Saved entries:
______________________________
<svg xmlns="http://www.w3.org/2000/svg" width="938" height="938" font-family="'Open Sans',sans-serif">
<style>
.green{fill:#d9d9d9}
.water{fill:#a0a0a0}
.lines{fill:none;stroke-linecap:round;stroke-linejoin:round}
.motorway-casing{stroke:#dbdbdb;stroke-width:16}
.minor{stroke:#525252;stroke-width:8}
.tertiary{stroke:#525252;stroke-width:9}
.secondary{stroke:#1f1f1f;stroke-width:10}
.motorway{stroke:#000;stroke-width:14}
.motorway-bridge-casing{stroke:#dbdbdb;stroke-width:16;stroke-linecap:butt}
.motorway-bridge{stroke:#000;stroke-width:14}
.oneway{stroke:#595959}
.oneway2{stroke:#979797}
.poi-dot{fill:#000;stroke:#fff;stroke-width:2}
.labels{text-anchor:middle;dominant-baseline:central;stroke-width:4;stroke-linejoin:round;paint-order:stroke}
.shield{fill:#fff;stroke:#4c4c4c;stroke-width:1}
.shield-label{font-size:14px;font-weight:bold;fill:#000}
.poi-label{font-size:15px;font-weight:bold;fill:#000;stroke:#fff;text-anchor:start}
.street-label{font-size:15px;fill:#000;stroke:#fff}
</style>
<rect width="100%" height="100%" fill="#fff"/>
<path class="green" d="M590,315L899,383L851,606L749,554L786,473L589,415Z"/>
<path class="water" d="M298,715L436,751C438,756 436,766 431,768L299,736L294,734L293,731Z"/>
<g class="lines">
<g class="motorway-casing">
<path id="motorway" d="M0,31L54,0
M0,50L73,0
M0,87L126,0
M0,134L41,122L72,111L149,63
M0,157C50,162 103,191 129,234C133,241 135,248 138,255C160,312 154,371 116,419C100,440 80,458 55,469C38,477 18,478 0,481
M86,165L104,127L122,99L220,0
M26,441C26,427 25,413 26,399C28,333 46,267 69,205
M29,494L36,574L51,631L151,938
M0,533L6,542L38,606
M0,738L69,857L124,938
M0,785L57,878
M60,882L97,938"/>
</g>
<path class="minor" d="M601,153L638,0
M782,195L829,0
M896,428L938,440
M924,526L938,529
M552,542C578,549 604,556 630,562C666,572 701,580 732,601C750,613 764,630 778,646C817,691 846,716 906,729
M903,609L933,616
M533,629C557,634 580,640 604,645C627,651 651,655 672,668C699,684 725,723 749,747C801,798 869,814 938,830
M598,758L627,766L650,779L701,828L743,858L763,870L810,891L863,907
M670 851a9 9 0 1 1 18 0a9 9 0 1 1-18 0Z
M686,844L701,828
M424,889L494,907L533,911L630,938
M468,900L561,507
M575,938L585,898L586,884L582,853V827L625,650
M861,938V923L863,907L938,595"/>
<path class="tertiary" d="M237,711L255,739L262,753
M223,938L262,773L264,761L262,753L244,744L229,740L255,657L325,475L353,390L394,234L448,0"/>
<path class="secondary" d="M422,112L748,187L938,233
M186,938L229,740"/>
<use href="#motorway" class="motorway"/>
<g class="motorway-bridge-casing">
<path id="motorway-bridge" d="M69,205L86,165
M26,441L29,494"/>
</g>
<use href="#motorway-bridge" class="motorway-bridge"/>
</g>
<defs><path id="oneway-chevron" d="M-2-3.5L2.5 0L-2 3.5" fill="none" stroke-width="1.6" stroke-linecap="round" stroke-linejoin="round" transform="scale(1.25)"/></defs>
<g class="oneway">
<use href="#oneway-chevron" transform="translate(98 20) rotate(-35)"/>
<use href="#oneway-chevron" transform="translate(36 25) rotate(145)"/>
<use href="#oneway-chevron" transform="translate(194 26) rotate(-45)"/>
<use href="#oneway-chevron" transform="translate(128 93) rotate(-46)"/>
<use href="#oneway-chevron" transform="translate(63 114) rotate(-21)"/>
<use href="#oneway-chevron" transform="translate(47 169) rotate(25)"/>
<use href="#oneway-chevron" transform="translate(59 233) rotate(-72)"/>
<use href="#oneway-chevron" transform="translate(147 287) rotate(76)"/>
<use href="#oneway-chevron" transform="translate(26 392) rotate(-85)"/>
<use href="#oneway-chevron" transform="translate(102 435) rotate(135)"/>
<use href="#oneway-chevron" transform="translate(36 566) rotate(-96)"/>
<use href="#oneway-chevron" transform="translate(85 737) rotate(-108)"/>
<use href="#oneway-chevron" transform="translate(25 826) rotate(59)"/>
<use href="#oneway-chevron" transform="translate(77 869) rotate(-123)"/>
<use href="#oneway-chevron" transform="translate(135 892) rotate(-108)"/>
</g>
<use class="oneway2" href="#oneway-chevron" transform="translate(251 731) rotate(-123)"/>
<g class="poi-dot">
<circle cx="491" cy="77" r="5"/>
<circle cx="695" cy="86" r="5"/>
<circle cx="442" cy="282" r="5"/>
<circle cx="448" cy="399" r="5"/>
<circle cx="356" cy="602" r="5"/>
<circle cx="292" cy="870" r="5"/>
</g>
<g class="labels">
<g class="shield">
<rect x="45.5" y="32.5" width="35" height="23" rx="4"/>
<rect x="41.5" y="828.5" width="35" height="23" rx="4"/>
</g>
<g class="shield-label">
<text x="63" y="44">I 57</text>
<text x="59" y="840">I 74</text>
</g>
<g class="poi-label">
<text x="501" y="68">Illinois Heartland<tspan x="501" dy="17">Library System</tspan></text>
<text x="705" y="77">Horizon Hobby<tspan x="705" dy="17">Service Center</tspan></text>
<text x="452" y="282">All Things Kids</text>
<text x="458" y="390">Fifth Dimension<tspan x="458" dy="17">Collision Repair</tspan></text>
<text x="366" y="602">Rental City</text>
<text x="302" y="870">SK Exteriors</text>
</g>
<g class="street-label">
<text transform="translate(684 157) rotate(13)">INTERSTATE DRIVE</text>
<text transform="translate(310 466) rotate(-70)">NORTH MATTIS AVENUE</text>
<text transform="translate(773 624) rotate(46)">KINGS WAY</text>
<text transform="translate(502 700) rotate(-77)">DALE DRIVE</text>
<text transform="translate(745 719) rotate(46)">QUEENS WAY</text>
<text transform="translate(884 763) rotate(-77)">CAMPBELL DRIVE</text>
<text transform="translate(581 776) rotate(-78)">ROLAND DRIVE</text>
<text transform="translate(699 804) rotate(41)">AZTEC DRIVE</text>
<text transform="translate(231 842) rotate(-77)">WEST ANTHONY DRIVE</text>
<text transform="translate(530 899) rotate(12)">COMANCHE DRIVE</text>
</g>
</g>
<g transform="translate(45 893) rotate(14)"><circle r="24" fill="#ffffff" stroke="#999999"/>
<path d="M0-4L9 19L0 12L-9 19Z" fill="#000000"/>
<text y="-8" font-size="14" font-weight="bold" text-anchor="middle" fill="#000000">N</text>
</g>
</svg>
______________________________
Work instructions:
Give the data again, unchanged in every line.

Result:
<svg xmlns="http://www.w3.org/2000/svg" width="938" height="938" font-family="'Open Sans',sans-serif">
<style>
.green{fill:#d9d9d9}
.water{fill:#a0a0a0}
.lines{fill:none;stroke-linecap:round;stroke-linejoin:round}
.motorway-casing{stroke:#dbdbdb;stroke-width:16}
.minor{stroke:#525252;stroke-width:8}
.tertiary{stroke:#525252;stroke-width:9}
.secondary{stroke:#1f1f1f;stroke-width:10}
.motorway{stroke:#000;stroke-width:14}
.motorway-bridge-casing{stroke:#dbdbdb;stroke-width:16;stroke-linecap:butt}
.motorway-bridge{stroke:#000;stroke-width:14}
.oneway{stroke:#595959}
.oneway2{stroke:#979797}
.poi-dot{fill:#000;stroke:#fff;stroke-width:2}
.labels{text-anchor:middle;dominant-baseline:central;stroke-width:4;stroke-linejoin:round;paint-order:stroke}
.shield{fill:#fff;stroke:#4c4c4c;stroke-width:1}
.shield-label{font-size:14px;font-weight:bold;fill:#000}
.poi-label{font-size:15px;font-weight:bold;fill:#000;stroke:#fff;text-anchor:start}
.street-label{font-size:15px;fill:#000;stroke:#fff}
</style>
<rect width="100%" height="100%" fill="#fff"/>
<path class="green" d="M590,315L899,383L851,606L749,554L786,473L589,415Z"/>
<path class="water" d="M298,715L436,751C438,756 436,766 431,768L299,736L294,734L293,731Z"/>
<g class="lines">
<g class="motorway-casing">
<path id="motorway" d="M0,31L54,0
M0,50L73,0
M0,87L126,0
M0,134L41,122L72,111L149,63
M0,157C50,162 103,191 129,234C133,241 135,248 138,255C160,312 154,371 116,419C100,440 80,458 55,469C38,477 18,478 0,481
M86,165L104,127L122,99L220,0
M26,441C26,427 25,413 26,399C28,333 46,267 69,205
M29,494L36,574L51,631L151,938
M0,533L6,542L38,606
M0,738L69,857L124,938
M0,785L57,878
M60,882L97,938"/>
</g>
<path class="minor" d="M601,153L638,0
M782,195L829,0
M896,428L938,440
M924,526L938,529
M552,542C578,549 604,556 630,562C666,572 701,580 732,601C750,613 764,630 778,646C817,691 846,716 906,729
M903,609L933,616
M533,629C557,634 580,640 604,645C627,651 651,655 672,668C699,684 725,723 749,747C801,798 869,814 938,830
M598,758L627,766L650,779L701,828L743,858L763,870L810,891L863,907
M670 851a9 9 0 1 1 18 0a9 9 0 1 1-18 0Z
M686,844L701,828
M424,889L494,907L533,911L630,938
M468,900L561,507
M575,938L585,898L586,884L582,853V827L625,650
M861,938V923L863,907L938,595"/>
<path class="tertiary" d="M237,711L255,739L262,753
M223,938L262,773L264,761L262,753L244,744L229,740L255,657L325,475L353,390L394,234L448,0"/>
<path class="secondary" d="M422,112L748,187L938,233
M186,938L229,740"/>
<use href="#motorway" class="motorway"/>
<g class="motorway-bridge-casing">
<path id="motorway-bridge" d="M69,205L86,165
M26,441L29,494"/>
</g>
<use href="#motorway-bridge" class="motorway-bridge"/>
</g>
<defs><path id="oneway-chevron" d="M-2-3.5L2.5 0L-2 3.5" fill="none" stroke-width="1.6" stroke-linecap="round" stroke-linejoin="round" transform="scale(1.25)"/></defs>
<g class="oneway">
<use href="#oneway-chevron" transform="translate(98 20) rotate(-35)"/>
<use href="#oneway-chevron" transform="translate(36 25) rotate(145)"/>
<use href="#oneway-chevron" transform="translate(194 26) rotate(-45)"/>
<use href="#oneway-chevron" transform="translate(128 93) rotate(-46)"/>
<use href="#oneway-chevron" transform="translate(63 114) rotate(-21)"/>
<use href="#oneway-chevron" transform="translate(47 169) rotate(25)"/>
<use href="#oneway-chevron" transform="translate(59 233) rotate(-72)"/>
<use href="#oneway-chevron" transform="translate(147 287) rotate(76)"/>
<use href="#oneway-chevron" transform="translate(26 392) rotate(-85)"/>
<use href="#oneway-chevron" transform="translate(102 435) rotate(135)"/>
<use href="#oneway-chevron" transform="translate(36 566) rotate(-96)"/>
<use href="#oneway-chevron" transform="translate(85 737) rotate(-108)"/>
<use href="#oneway-chevron" transform="translate(25 826) rotate(59)"/>
<use href="#oneway-chevron" transform="translate(77 869) rotate(-123)"/>
<use href="#oneway-chevron" transform="translate(135 892) rotate(-108)"/>
</g>
<use class="oneway2" href="#oneway-chevron" transform="translate(251 731) rotate(-123)"/>
<g class="poi-dot">
<circle cx="491" cy="77" r="5"/>
<circle cx="695" cy="86" r="5"/>
<circle cx="442" cy="282" r="5"/>
<circle cx="448" cy="399" r="5"/>
<circle cx="356" cy="602" r="5"/>
<circle cx="292" cy="870" r="5"/>
</g>
<g class="labels">
<g class="shield">
<rect x="45.5" y="32.5" width="35" height="23" rx="4"/>
<rect x="41.5" y="828.5" width="35" height="23" rx="4"/>
</g>
<g class="shield-label">
<text x="63" y="44">I 57</text>
<text x="59" y="840">I 74</text>
</g>
<g class="poi-label">
<text x="501" y="68">Illinois Heartland<tspan x="501" dy="17">Library System</tspan></text>
<text x="705" y="77">Horizon Hobby<tspan x="705" dy="17">Service Center</tspan></text>
<text x="452" y="282">All Things Kids</text>
<text x="458" y="390">Fifth Dimension<tspan x="458" dy="17">Collision Repair</tspan></text>
<text x="366" y="602">Rental City</text>
<text x="302" y="870">SK Exteriors</text>
</g>
<g class="street-label">
<text transform="translate(684 157) rotate(13)">INTERSTATE DRIVE</text>
<text transform="translate(310 466) rotate(-70)">NORTH MATTIS AVENUE</text>
<text transform="translate(773 624) rotate(46)">KINGS WAY</text>
<text transform="translate(502 700) rotate(-77)">DALE DRIVE</text>
<text transform="translate(745 719) rotate(46)">QUEENS WAY</text>
<text transform="translate(884 763) rotate(-77)">CAMPBELL DRIVE</text>
<text transform="translate(581 776) rotate(-78)">ROLAND DRIVE</text>
<text transform="translate(699 804) rotate(41)">AZTEC DRIVE</text>
<text transform="translate(231 842) rotate(-77)">WEST ANTHONY DRIVE</text>
<text transform="translate(530 899) rotate(12)">COMANCHE DRIVE</text>
</g>
</g>
<g transform="translate(45 893) rotate(14)"><circle r="24" fill="#ffffff" stroke="#999999"/>
<path d="M0-4L9 19L0 12L-9 19Z" fill="#000000"/>
<text y="-8" font-size="14" font-weight="bold" text-anchor="middle" fill="#000000">N</text>
</g>
</svg>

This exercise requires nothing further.